24.The court thus found that the dispute could not be referred to arbitration with the pendency of the suit which involved the same properties as there would be a risk of conflicting decisions. The court also found that the partial discharge sought could not be granted until the respondents herein fully paid the purchase price.
25.I have also considered the claim before the arbitral tribunal. In that forum, the respondents herein have sought a refund of Kshs. 26,300,000/= from the applicant together with 15% interest on grounds that the applicant breached the lease agreement as it had failed to deliver vacant possession of the villa, failed to procure completion of the transaction, registered a charge against the villa without consent among other grounds.
26.Did those two suits sufficiently meet the ground for res judicata? The doctrine of res judicata is set out in the Civil Procedure Act at Section 7 whose provision is clear.
27.In Invesco Assurance Company Limited & 2 others v Auctioneers Licensing Board & another; Kinyanjui Njuguna & Company Advocates & another (Interested Parties) [2020] eKLR, it was held: -
28.From the face of it, it is quite evident that the grounds for res judicata were not met in the claim before the arbitral tribunal so as to oust its jurisdiction to hear and determine the dispute between the parties.
29.The issues and orders sought in Thika ELC No. 15 of 2017 as consolidated were so evidently distinct from those sought before the tribunal. The true parties in the Thika suit were the applicant herein and Family Bank. The issues related to the bank’s attempt to auction the suit property therein, being LR No. 8361/30.
30.The issue of the breach or otherwise of the Lease Agreement between the applicant and the respondents never arose and could not be raised as no breach had arisen. Clearly, that court could not venture to determine an issue that was neither before it nor was not contemplated. I therefore agree with the decision arrived by the arbitrator.
31.In this regard, it is very clear that the issue of jurisdiction being raised before the tribunal was but a red herring meant to distract the tribunal from dealing with the matter before it. The court in the Thika ELC Case did not and could not determine the issue of breach of contract nor the issue of refund of the purchase price.

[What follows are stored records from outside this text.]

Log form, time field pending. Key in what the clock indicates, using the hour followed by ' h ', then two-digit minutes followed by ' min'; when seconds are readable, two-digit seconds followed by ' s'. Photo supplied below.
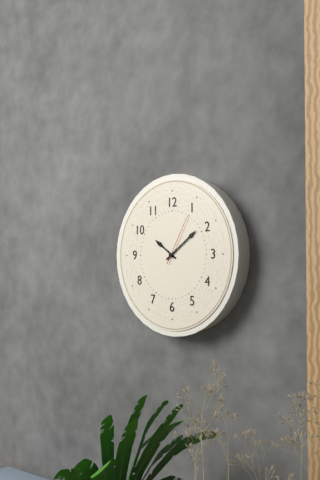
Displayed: 10 h 09 min 05 s
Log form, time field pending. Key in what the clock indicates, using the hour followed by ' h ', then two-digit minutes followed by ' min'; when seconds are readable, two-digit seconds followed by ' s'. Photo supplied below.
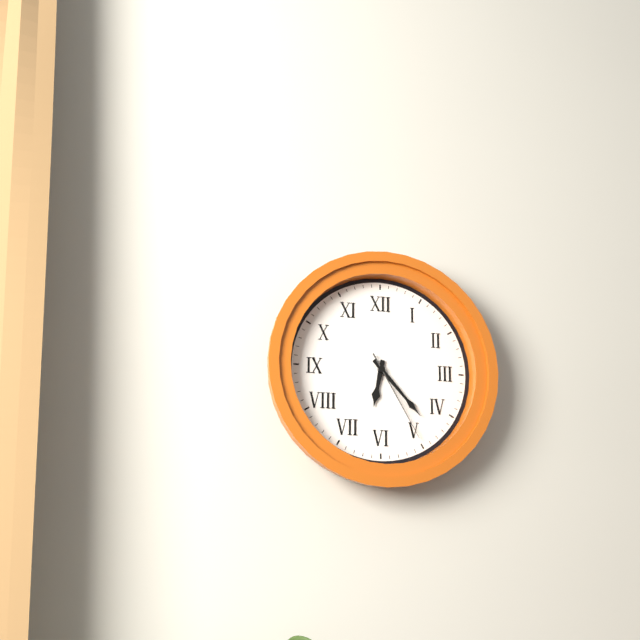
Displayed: 6 h 23 min 25 s
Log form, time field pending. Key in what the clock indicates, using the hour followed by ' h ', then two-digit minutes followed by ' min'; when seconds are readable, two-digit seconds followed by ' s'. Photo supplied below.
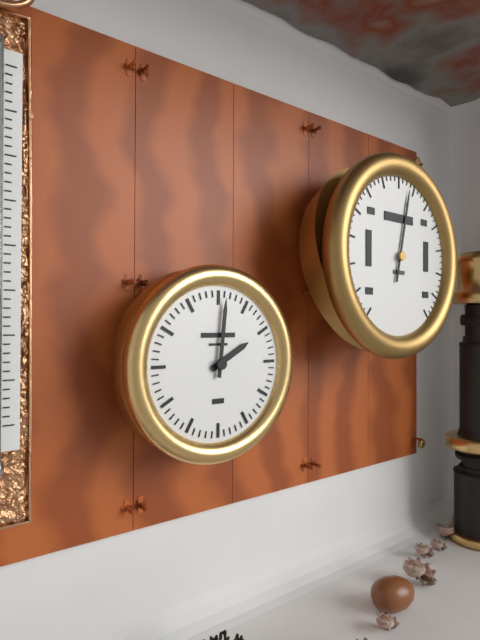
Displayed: 2 h 01 min
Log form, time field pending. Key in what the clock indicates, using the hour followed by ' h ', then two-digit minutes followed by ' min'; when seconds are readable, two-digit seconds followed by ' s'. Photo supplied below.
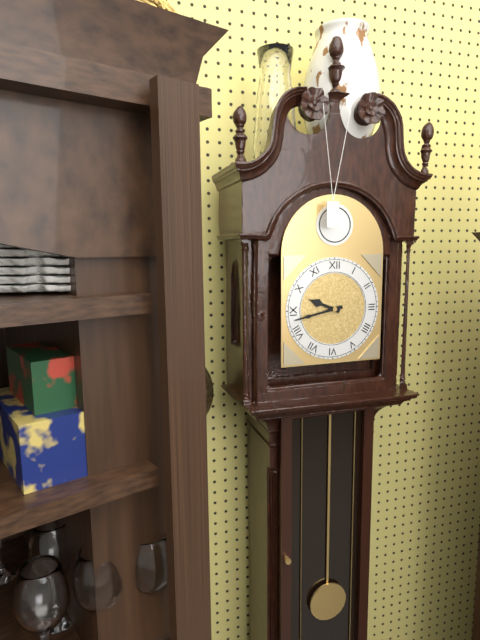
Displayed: 9 h 43 min
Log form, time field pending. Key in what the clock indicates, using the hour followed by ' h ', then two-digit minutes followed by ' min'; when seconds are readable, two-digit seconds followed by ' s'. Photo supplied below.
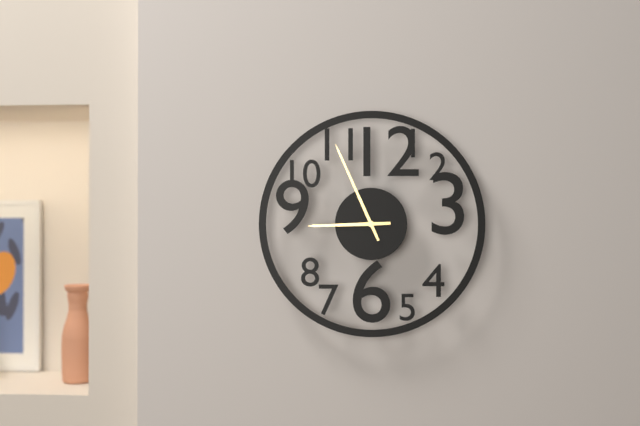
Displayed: 8 h 56 min
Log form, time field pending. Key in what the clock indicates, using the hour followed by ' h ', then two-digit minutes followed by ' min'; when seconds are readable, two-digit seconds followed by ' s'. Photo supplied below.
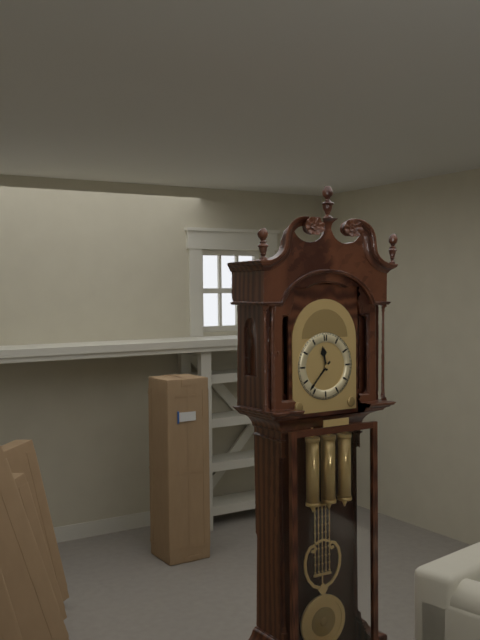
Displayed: 11 h 37 min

The tribunal therefore correctly found that the dispute before the tribunal had not been heard and determined with finality.
32.In the circumstances, it is this court’s finding that the arbitrator’s ruling on jurisdiction was sound having found that the claim before the tribunal was not res judicata.
33.In the premises, I find that the application dated 19/5/2023 to be without merit and dismiss the same with costs to the 2nd respondent. The orders staying the arbitral proceedings are hereby set aside.It is so ordered.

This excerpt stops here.